More From The Rift: Collections
I mostly missed this weekend’s Rift beta event due to other obligations (and the fact that I had to catch a plane to Sweden early Sunday morning.) Still there are various things in the game that I haven’t talked about yet – one being the notion of collecting artifacts. Players will find a large variety of artifacts in the world which can be combined into sets and be handed in for a reward. Collecting things has a certain appeal to loads of players so a feature like that doesn’t seem all that stupid to put in. Alas, I feel that the implementation is severely lacking.
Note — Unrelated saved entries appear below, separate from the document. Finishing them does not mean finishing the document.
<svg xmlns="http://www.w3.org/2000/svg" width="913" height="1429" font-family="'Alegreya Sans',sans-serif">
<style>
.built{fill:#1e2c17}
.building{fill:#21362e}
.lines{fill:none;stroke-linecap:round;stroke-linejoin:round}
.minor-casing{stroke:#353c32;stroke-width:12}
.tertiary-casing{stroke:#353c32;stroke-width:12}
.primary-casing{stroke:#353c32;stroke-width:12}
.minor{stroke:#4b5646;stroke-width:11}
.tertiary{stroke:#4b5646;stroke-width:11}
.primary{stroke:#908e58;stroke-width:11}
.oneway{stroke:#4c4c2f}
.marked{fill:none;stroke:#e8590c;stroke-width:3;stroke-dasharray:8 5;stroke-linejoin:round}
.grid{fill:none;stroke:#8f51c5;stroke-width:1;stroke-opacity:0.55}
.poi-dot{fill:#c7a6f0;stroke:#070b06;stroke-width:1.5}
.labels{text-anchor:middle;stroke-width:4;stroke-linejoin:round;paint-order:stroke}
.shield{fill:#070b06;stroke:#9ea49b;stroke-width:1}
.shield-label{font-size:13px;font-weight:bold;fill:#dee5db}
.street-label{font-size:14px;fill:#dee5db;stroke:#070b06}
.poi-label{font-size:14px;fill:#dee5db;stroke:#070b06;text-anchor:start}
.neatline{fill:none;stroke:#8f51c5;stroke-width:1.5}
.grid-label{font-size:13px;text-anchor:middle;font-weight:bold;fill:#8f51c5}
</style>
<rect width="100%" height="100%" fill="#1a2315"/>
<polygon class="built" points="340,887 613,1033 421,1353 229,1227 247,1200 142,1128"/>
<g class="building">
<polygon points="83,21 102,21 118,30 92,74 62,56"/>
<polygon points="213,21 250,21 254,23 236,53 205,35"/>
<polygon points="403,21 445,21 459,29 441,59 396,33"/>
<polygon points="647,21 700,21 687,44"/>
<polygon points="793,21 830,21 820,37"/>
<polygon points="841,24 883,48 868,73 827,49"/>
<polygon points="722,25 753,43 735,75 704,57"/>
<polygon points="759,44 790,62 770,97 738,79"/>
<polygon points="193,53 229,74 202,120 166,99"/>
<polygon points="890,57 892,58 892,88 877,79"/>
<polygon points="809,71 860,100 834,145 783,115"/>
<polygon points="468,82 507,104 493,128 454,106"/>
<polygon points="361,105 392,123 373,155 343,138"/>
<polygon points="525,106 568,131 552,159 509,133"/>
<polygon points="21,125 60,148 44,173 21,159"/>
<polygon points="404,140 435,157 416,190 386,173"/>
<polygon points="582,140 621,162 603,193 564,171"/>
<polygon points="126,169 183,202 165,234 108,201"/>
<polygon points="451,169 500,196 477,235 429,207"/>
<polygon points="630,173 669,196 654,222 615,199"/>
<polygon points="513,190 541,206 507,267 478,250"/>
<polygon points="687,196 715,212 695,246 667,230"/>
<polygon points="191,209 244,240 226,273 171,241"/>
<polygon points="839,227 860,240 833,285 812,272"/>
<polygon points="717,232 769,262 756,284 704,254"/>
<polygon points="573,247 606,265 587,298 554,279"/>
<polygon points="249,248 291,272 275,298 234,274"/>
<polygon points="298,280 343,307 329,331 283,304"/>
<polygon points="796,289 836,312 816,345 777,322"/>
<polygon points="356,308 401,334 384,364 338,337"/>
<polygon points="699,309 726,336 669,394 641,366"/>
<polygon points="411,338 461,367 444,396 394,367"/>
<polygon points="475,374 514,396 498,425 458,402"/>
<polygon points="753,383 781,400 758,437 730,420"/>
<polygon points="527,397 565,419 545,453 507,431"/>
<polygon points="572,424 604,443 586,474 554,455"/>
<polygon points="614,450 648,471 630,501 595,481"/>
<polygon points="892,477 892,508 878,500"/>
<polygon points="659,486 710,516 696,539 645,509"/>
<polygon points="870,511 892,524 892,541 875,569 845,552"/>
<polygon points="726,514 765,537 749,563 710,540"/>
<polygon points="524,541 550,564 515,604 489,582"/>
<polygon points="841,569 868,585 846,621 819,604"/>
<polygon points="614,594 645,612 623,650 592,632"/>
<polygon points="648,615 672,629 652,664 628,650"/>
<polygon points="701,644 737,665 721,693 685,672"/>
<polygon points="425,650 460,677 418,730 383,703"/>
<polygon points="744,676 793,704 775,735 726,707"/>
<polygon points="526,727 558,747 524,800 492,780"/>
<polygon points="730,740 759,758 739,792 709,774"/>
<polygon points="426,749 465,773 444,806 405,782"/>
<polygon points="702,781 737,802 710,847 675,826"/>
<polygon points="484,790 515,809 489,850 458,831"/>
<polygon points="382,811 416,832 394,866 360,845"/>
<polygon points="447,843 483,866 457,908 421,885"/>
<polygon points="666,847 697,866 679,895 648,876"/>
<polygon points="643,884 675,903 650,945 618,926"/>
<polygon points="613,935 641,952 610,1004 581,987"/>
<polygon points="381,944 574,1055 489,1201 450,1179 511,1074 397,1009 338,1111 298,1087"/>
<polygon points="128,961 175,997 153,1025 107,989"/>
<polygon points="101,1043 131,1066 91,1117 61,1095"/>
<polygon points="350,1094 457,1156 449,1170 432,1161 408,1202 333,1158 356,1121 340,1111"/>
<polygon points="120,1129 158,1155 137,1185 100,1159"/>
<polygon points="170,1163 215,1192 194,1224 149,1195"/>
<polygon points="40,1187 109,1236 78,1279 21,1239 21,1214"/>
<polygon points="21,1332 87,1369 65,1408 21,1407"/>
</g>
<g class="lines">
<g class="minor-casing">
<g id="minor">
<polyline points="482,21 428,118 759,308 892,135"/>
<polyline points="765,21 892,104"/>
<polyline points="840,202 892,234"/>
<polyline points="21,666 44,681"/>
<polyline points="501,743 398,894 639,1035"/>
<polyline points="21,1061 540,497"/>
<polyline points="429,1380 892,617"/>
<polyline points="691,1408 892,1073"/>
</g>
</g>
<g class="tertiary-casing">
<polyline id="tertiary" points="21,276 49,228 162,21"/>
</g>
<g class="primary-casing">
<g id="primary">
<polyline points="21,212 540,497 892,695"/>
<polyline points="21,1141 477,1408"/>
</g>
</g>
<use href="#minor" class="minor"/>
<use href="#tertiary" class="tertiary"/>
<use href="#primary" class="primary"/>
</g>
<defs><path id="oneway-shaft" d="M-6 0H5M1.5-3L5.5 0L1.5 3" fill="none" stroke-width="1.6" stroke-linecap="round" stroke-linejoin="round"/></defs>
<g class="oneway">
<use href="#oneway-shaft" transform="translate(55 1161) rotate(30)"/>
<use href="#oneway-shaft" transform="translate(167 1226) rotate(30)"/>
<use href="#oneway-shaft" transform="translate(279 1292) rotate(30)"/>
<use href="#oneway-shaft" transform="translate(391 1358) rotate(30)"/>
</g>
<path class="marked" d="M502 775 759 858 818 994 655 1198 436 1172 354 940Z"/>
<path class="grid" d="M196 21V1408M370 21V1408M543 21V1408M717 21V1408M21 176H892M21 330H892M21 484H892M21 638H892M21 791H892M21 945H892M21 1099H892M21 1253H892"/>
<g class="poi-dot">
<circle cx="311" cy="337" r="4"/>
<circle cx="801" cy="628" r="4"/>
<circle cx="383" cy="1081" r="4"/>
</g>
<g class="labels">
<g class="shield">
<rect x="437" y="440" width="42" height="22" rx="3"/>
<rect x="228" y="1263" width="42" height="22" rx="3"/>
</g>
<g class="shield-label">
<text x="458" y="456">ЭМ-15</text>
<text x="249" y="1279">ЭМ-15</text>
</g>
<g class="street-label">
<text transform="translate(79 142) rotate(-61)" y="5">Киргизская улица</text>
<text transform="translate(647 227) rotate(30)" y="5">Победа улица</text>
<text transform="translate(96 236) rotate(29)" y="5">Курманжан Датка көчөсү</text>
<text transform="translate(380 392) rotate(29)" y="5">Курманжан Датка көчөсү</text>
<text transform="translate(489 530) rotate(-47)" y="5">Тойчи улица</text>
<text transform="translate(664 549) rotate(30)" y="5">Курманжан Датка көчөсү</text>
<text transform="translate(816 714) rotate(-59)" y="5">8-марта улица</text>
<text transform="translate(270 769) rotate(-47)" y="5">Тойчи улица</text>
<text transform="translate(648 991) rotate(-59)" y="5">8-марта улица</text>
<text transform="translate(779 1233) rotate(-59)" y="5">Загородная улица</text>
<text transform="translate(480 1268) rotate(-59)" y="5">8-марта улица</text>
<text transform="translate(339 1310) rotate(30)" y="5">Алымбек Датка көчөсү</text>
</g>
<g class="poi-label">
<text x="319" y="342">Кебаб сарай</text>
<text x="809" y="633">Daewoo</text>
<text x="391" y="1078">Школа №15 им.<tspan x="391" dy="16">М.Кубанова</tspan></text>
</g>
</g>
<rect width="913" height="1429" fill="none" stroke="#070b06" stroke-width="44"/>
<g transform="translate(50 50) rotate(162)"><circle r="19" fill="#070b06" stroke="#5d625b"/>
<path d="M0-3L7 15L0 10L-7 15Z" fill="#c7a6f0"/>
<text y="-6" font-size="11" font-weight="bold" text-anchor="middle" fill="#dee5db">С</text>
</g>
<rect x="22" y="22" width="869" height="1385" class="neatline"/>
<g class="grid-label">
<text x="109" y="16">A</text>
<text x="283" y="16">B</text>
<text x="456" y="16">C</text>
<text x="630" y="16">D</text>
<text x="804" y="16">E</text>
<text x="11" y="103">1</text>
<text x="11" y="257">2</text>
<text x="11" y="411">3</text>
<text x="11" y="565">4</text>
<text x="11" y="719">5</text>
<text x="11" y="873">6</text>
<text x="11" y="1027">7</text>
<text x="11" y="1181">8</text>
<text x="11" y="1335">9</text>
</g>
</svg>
There are two ways to get artifacts in the game that I’ve seen so far. One is to pick them up from certain spots in the game world which either contain a specific artifact or have a selection of artifacts they can yield. These spots can be seen as small glittering lights in the world and are often hidden in non-trivial places. There are enough of these spots around that players will randomly stumble upon them, but they are rare enough to make finding one a somewhat interesting event.
The other way to get artifacts is to fight in rift events. Sometimes the rewards for those will contain items for you to collect. This way of acquisition usually accumulates to “do enough rift events in a certain area and you will complete your set.” A rather boring proposition.
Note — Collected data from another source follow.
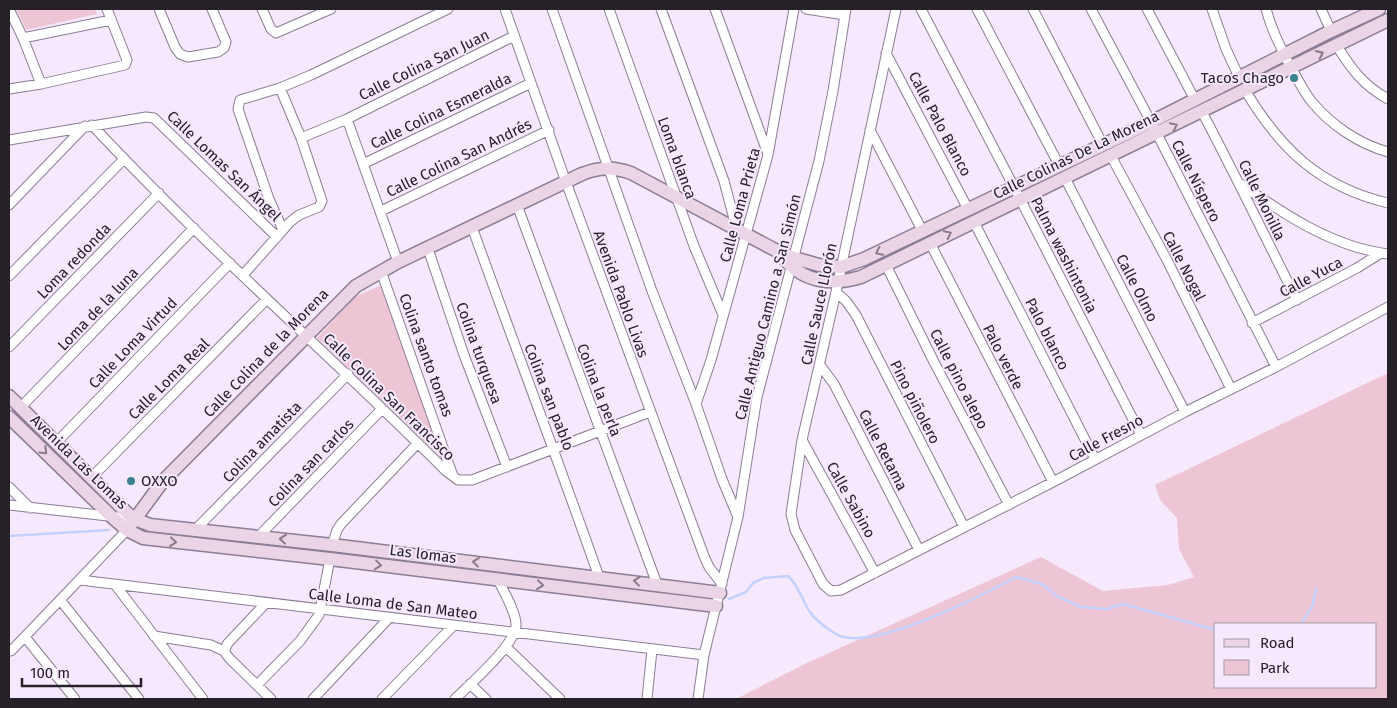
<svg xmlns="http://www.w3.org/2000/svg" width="1397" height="708" viewBox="0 0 1397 708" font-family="'Fira Sans',sans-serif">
<rect width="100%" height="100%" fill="#f6e9fd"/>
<path fill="#edc5d4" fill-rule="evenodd" d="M16,9H95L97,14L26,30Z
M382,285L444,460L317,338L356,296Z
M1388,373V699H736L809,662L1041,557L1103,591L1168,585L1194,577L1179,549L1177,518L1160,500L1155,485ZM1216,624H1376V687H1216Z"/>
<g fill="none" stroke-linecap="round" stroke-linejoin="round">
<path stroke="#c4d1fc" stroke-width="2.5" d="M146,532L324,552
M9,536L109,530
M344,553L481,570
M729,599L746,592L753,583L764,578L788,576C799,586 802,600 810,612C815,620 828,629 836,634C869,654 983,595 1016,577L1042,584L1057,596L1081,607L1107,609L1123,604L1216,630
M1301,624L1312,607L1316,588"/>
<g stroke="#8b7d94" stroke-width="11">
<path id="street" d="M9,9L23,38L41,84
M159,9L175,47L180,54L188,57L218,52L224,48L226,42L212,9
M262,9L271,29L276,33L331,9
M505,9L566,182L704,556L709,567L722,584
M552,9L652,291L696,404L722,479L738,517
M609,9L694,246L723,315
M661,9L724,181L737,230
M715,9L768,154
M806,9L845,15
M896,9L836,292L802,440L791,514L795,530L823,584L831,591L841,590L1053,482L1185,412L1276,367L1388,307
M921,9L1014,187L1141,435
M977,9L1059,165
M1033,9L1103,145
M1091,9L1151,122L1276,367
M1147,9L1195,100
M1212,9L1226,49L1239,77
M1266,9C1271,28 1279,44 1288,62C1296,75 1302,90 1312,102C1331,125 1359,144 1388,152
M1321,9L1331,31
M23,38L111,20
M1337,46C1352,70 1363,85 1388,99
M886,53L968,209
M9,89L41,84L125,65L127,60L107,9
M1245,90C1280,149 1320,187 1388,203
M1202,112C1235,174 1265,237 1297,300
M347,119L398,262
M92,125C205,246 330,355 446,471L458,480H472L650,412
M870,130L922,230
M301,138L347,119L514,36
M9,140L146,117L154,118L277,237
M1111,156L1167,260L1231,389
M363,164L531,83
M1065,178L1185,412
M1239,183C1284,214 1332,247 1388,254
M9,205L85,126
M517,205L657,584
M381,211L549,130
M974,222L1095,459
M472,227C514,344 558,460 599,577
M283,230L269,199L238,109L240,100L280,88L311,75L448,9
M930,243L1053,482
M428,249L464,355L507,467
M886,265L934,362L1009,505
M381,271L453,476
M243,275L290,222L299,215L319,207L322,201L301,138L280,88
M9,276L124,159
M836,292L846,301L856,315L964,527
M1252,323L1357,268L1381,253
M9,347L159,193
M820,365L834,384L919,550
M696,404L711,360L768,155L794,9
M20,408L194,228
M802,440L875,573
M56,443L230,263
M91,478L267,299
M9,487L30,508
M9,505L135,519
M196,529L348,374
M259,536L382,409
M332,545L337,530L341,524L418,443
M80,580L704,655
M116,586L203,699
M61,601L139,699
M154,636L211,645L224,651
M25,637L75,699
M506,647L560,699
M11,651L127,530
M224,651L229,658L271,699
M224,651L228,643L266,603
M470,684L486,699
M257,685L300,641L319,615L330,559
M313,699L389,618
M382,699L453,626
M455,699C469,685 515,645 516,626C517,614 504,592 498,580
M647,699L652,650
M698,699L704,655L738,517L757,397L819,161L833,91L846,9"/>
</g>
<g stroke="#8b7d94" stroke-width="15">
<path id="secondary" d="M782,256C802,282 831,286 861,277L1388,20
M9,396L128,514L135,519L150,525L332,545L720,593
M9,417L112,517L127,530L143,538L330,559L716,606
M127,530L163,481L356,286L398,262L582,174C600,167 613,167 631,173L779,252L794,258L819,265L841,267L864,259L1151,122L1331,31L1379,9"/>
</g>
<use href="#street" stroke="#fff" stroke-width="9"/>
<use href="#secondary" stroke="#ead4e6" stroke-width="12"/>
</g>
<defs><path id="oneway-chevron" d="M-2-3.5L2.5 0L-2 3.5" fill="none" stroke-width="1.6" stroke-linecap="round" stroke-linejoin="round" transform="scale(1.25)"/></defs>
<g stroke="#887a88">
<use href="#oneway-chevron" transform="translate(1320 54) rotate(-25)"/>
<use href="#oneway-chevron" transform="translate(1174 126) rotate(-26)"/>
<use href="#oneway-chevron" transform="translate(948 234) rotate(-26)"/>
<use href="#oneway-chevron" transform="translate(879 252) rotate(154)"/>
<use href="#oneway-chevron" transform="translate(44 451) rotate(44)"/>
<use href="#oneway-chevron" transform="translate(283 539) rotate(-174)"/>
<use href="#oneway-chevron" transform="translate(173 542) rotate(6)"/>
<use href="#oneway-chevron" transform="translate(476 562) rotate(-173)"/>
<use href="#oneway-chevron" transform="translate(378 565) rotate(7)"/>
<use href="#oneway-chevron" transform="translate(637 581) rotate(-173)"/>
<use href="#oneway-chevron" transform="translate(540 585) rotate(6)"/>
</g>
<g fill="#3c828e" stroke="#f6e9fd" stroke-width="2">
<circle cx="1294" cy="78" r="5"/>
<circle cx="131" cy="481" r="5"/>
</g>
<g text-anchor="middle" stroke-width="4" stroke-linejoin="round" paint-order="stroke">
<g font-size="15" fill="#262029" stroke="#f6e9fd">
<text transform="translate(424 65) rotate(-26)" y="5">Calle Colina San Juan</text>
<text transform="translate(441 111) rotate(-26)" y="5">Calle Colina Esmeralda</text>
<text transform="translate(940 124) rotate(62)" y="5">Calle Palo Blanco</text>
<text transform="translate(1076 155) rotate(-26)" y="5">Calle Colinas De La Morena</text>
<text transform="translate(459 158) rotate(-26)" y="5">Calle Colina San Andrés</text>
<text transform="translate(677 158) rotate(70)" y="5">Loma blanca</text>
<text transform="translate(224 166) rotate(44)" y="5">Calle Lomas San Ángel</text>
<text transform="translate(1196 181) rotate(63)" y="5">Calle Níspero</text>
<text transform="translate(1262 200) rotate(64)" y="5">Calle Monilla</text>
<text transform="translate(740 205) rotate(-75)" y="5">Calle Loma Prieta</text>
<text transform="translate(1064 255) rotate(63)" y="5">Palma washintonia</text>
<text transform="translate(74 261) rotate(-46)" y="5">Loma redonda</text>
<text transform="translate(1184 266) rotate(63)" y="5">Calle Nogal</text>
<text transform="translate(1311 277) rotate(-28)" y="5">Calle Yuca</text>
<text transform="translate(1137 288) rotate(63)" y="5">Calle Olmo</text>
<text transform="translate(621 294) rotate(70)" y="5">Avenida Pablo Livas</text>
<text transform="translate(819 304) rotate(-78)" y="5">Calle Sauce Llorón</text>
<text transform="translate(768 307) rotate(-76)" y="5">Calle Antiguo Camino a San Simón</text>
<text transform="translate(98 309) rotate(-46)" y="5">Loma de la luna</text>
<text transform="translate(1047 334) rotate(63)" y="5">Palo blanco</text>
<text transform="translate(133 343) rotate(-46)" y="5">Calle Loma Virtud</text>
<text transform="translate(266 353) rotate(-46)" y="5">Calle Colina de la Morena</text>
<text transform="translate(479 353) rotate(70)" y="5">Colina turquesa</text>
<text transform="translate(426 355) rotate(70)" y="5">Colina santo tomas</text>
<text transform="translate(1003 357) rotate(63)" y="5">Palo verde</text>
<text transform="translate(169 379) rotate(-45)" y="5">Calle Loma Real</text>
<text transform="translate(959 379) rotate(63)" y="5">Calle pino alepo</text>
<text transform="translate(599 390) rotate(69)" y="5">Colina la perla</text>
<text transform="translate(389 397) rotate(44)" y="5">Calle Colina San Francisco</text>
<text transform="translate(549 397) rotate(69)" y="5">Colina san pablo</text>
<text transform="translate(915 402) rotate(63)" y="5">Pino piñolero</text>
<text transform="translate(1106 438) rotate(-28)" y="5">Calle Fresno</text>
<text transform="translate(262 442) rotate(-46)" y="5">Colina amatista</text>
<text transform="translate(883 450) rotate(63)" y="5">Calle Retama</text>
<text transform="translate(79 462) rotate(44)" y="5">Avenida Las Lomas</text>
<text transform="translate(311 463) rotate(-46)" y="5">Colina san carlos</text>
<text transform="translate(851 500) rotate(61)" y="5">Calle Sabino</text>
<text transform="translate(423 554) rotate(7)" y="5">Las lomas</text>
<text transform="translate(393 604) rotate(7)" y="5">Calle Loma de San Mateo</text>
</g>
<g font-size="15" fill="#262029" stroke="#f6e9fd" text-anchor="end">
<text x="1284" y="83">Tacos Chago</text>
<text x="141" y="486" text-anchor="start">OXXO</text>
</g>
</g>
<rect width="1397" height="708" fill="none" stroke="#262029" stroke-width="20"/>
<rect x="1214" y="623" width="162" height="65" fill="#f6e9fd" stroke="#a399a8"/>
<rect x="1224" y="639" width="25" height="8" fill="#ead4e6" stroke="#a399a8"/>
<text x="1260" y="648" font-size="15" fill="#262029">Road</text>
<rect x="1224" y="660" width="25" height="15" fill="#edc5d4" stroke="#a399a8"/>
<text x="1260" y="673" font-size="15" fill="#262029">Park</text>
<path d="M22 678v8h119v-8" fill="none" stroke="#262029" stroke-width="2.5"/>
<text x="30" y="678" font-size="15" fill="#262029" stroke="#f6e9fd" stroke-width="4" paint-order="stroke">100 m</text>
</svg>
No matter which way you are collecting the sets though, the big issue is that they are just not interesting enough to warrant attention – at least not in my eyes. There are so many different sets that it never occurred to me to try and complete a specific one – I would just go and pick up each artifact I could find and turn in any completed collections on my next trip to the capital city for the reward. After a short while I even stopped reading the descriptions (and names) of those items. I would just try to right click them and either they would go into a collection or I would throw them away (in case I found a duplicate).
There are two approaches to make collecting of pretty much anything interesting – rarity and interest. Completing collections (as far as I’ve seen so far in Rift) doesn’t make you feel special at all because there will be many people who already completed the very same collection and because there is no visible and interesting reward for doing so. Sure, the way things are there will still be completionists around who won’t sleep until they’ve found each and every artifact in a zone, but I suppose that most people will simply ignore them altogether.
Rift is hardly the first game to include a mechanic that allows players to collect sets of items, but usually (at least in the successful cases) these sets would do something other than simply reward some consumables and money. Collecting a set of Darkmoon cards in World of Warcraft rewards players with epic items and only certain ones are suited to certain players. It made sense for a healer in vanilla WoW to collect cards of the Beasts set in order to acquire the somewhat rare Darkmoon Card: Blue Dragon just as it made sense for a beginning barbarian in Diablo 2 to try and complete Sigon’s Complete Steel for a massive boost in early game fighting power. In either case, players would not only seek out specific items but also try to trade other players for them – also an integral part of collecting.
Rift really offers no incentive to do any of these things, it just lets you pick up random stuff and turn it in for pretty much meaningless rewards. In order to fix their system with little effort (launch being close and all that) they’d have to come up with interesting individual rewards for the collections and give each one a very defined identity. Put a variety of wolf-themed artifacts in various wolf-dens, invent a special wolf or two to hunt for the most rare parts of the set and then reward players who complete the whole shebang with an amulet that allows them to turn into a wolf at night. Or something along those lines. Give players an interesting goal and a challenging way towards that goal and they will come.